Work required => In the text on the DARPA AIxCC competition below, could you rewrite the part that opens with "With this approach, Team" and closes with "by human review.", swapping every "QED" for "the startup"?
(Text begins)
Song and Team Atlanta earned top scores in all metrics of vulnerabilities found and successful patches with a total score of 393. The second- and third-place teams had total scores of 219 and 211, respectively. Team Atlanta was awarded $4 million.
“In addition to the number of bugs found by the autonomous AI agent being an important metric, the AI also must provide a fix for the bug, and to find the bug, and to assess the root cause. And when you do this, you get bonus points. That’s why I think we did well was the bug patching,” said Song.
Automating the process of bug patching has been around before AI and LLMs were being applied for autonomous cybersecurity. One approach is called fuzzing. “Fuzzing is a way to doing random things to a program to make sure it breaks. It was a really good way to find bugs before AI,” said Song, adding, “What our submission to the DARPA AIxCC competition did was combine fuzzing with AI. So the program can crash in a more efficient way.”
With this approach, Team Atlanta earned the achievements for finding the most scoring bundles, the most real-world vulnerabilities patched, and for having a positively scoring proof of vulnerability (PoV) percentage higher than 95%.
Building a Cybersecurity Startup in an Age When AI Both Secures and Breaks Code
Preparing for and winning the DARPA AIxCC competition provided Song with the foundation and momentum to launch QED, taking the next step to close the gap between the vision of cryptocurrency as a reliable and secure form of payment and the trust people have in adopting this new technology.
On a technical level, the experience and perspective Song gained from DARPA AIxCC laid the foundation for QED’s research-driven approach to building AI agents to find and fix bugs and to ensure automated workflows are supported by human review.
In the transition from having an idea to founding a startup, Song is balancing the needs of the present, such as sales, and the future, related to technology tasks and to how AI is rapidly evolving, with both positive and negative impacts on the field of cybersecurity.
(Text ends)
(Extracted material begins)
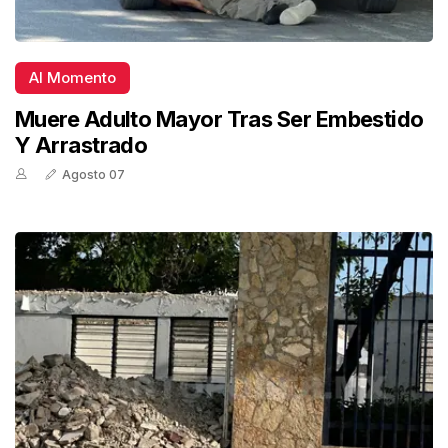
Al Momento
Muere Adulto Mayor Tras Ser Embestido
Y Arrastrado
Agosto 07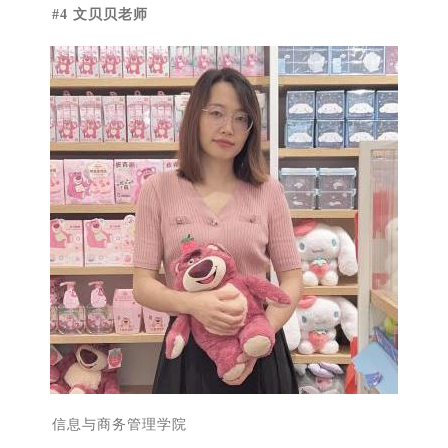
#4 文贝贝老师
信息与商务管理学院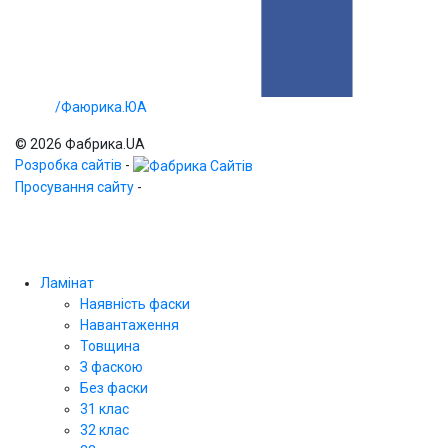
/Фаюрика.ЮА
© 2026 Фабрика.UA
Розробка сайтів
-
Просування сайту
-
Ламінат
Наявність фаски
Навантаження
Товщина
З фаскою
Без фаски
31 клас
32 клас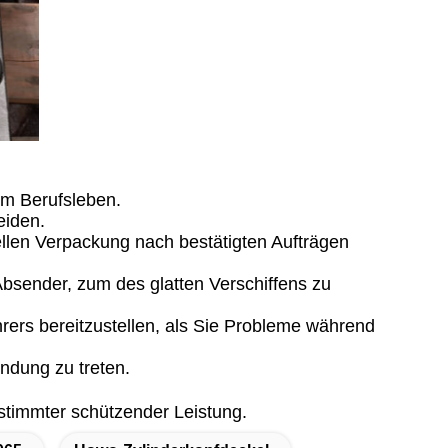
em Berufsleben.
eiden.
ellen Verpackung nach bestätigten Aufträgen
Absender, zum des glatten Verschiffens zu
rers bereitzustellen, als Sie Probleme während
bindung zu treten.
stimmter schützender Leistung.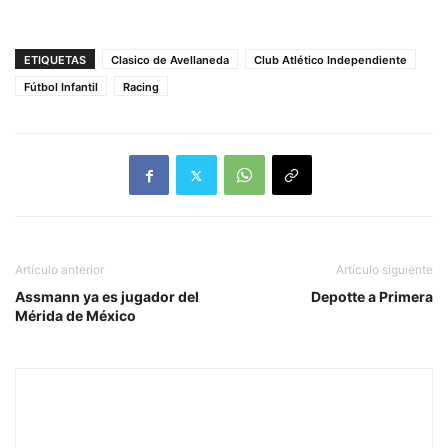
ETIQUETAS
Clasico de Avellaneda
Club Atlético Independiente
Fútbol Infantil
Racing
Artículo anterior
Artículo siguiente
Assmann ya es jugador del
Depotte a Primera
Mérida de México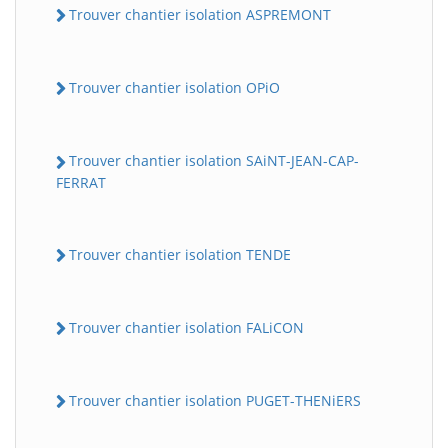
Trouver chantier isolation ASPREMONT
Trouver chantier isolation OPiO
Trouver chantier isolation SAiNT-JEAN-CAP-
FERRAT
Trouver chantier isolation TENDE
Trouver chantier isolation FALiCON
Trouver chantier isolation PUGET-THENiERS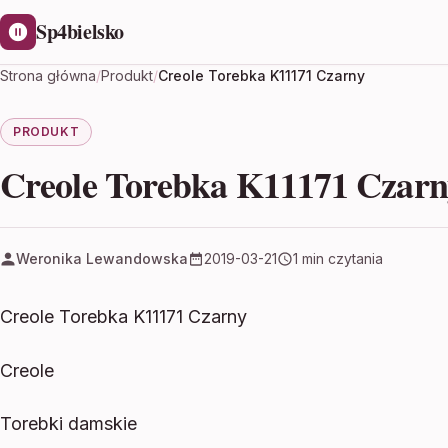
Sp4bielsko
Strona główna
/
Produkt
/
Creole Torebka K11171 Czarny
PRODUKT
Creole Torebka K11171 Czarn
Weronika Lewandowska
2019-03-21
1 min czytania
Creole Torebka K11171 Czarny
Creole
Torebki damskie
(Extracted material ends)
Answer space =>
With this approach, Team Atlanta earned the achievements for finding the most scoring bundles, the most real-world vulnerabilities patched, and for having a positively scoring proof of vulnerability (PoV) percentage higher than 95%.
Building a Cybersecurity Startup in an Age When AI Both Secures and Breaks Code
Preparing for and winning the DARPA AIxCC competition provided Song with the foundation and momentum to launch the startup, taking the next step to close the gap between the vision of cryptocurrency as a reliable and secure form of payment and the trust people have in adopting this new technology.
On a technical level, the experience and perspective Song gained from DARPA AIxCC laid the foundation for the startup’s research-driven approach to building AI agents to find and fix bugs and to ensure automated workflows are supported by human review.